Templates problem

data pulverizer via Digitalmars-d-learn digitalmars-d-learn at puremagic.com
Thu Sep 8 07:39:30 PDT 2016


On Thursday, 8 September 2016 at 10:18:36 UTC, Russel Winder 
wrote:
> I am certainly hoping that Chapel will be the language to 
> displace NumPy for serious computation in the Python-sphere. 
> Given it's foundation in the PGAS model, it has all the 
> parallelism needs, both cluster and local, built in. Given 
> Chapel there is no need to look at C++, D, Rust, Cython, etc.

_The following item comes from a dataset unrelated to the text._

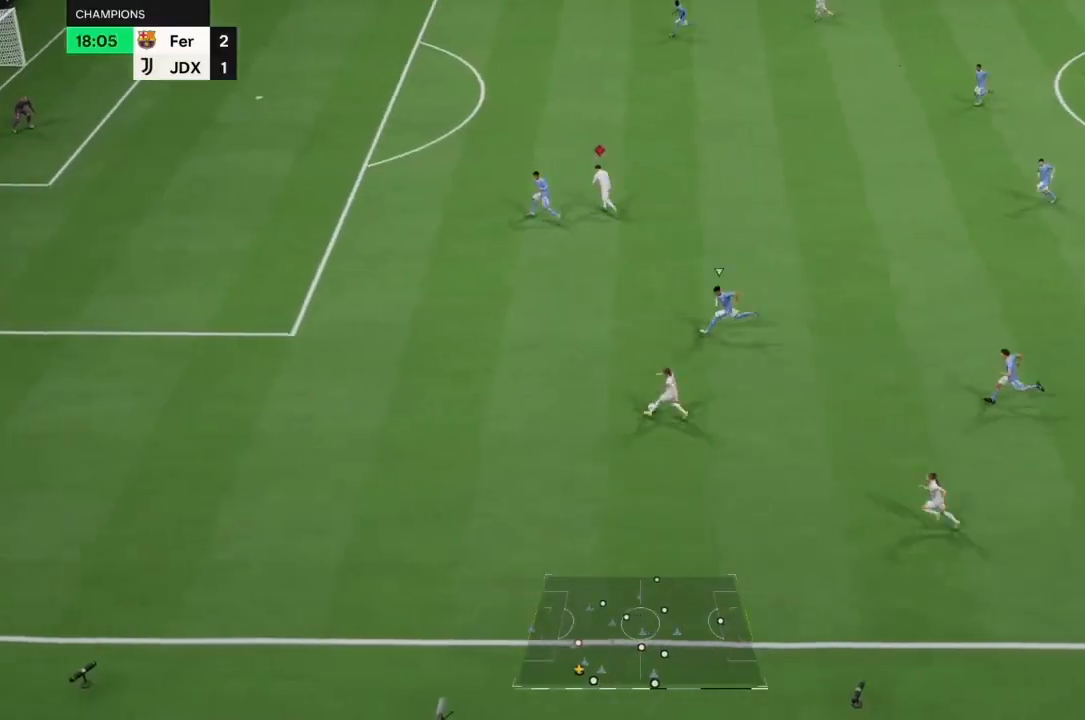
{"dt_ms": 500, "buttons": ["R2"], "left_stick": "up-left", "right_stick": "center", "events": []}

I can see where you are coming from, I have taken a look at 
Chapel and high performance computing is their top priority. I 
think they hope that it will be the next Fortran, but I think it 
is very much a domain specific language. They have clearly given 
plenty of thought to distributed computing, parallelization and 
concurrency that could yield some very nice performance 
advantages. However Python's advantage is that it is a dynamic 
language and can act as a front end to algorithms written in 
C/C++ for instance as Google has done with TensorFlow. In the 
future it could even act as a front end to Chapel since they now 
have a C API.

However, I feel as if computer programming languages are still in 
this static-dynamic partnership, e.g. Python with C/C++, R and 
Fortran/C/C++. It means language overhead always maintaining code 
in more than one language and always having to amend your 
interface every time you change something in one or the other. In 
essence, nothing fundamentally different is happening with 
current new languages. I hate to sound like a broken record, but 
what Sparrow proposes is a unification in such a way that all 
kinds of overheads go away. Making something like that work with 
the principles of Sparrow would be a revolution in computing.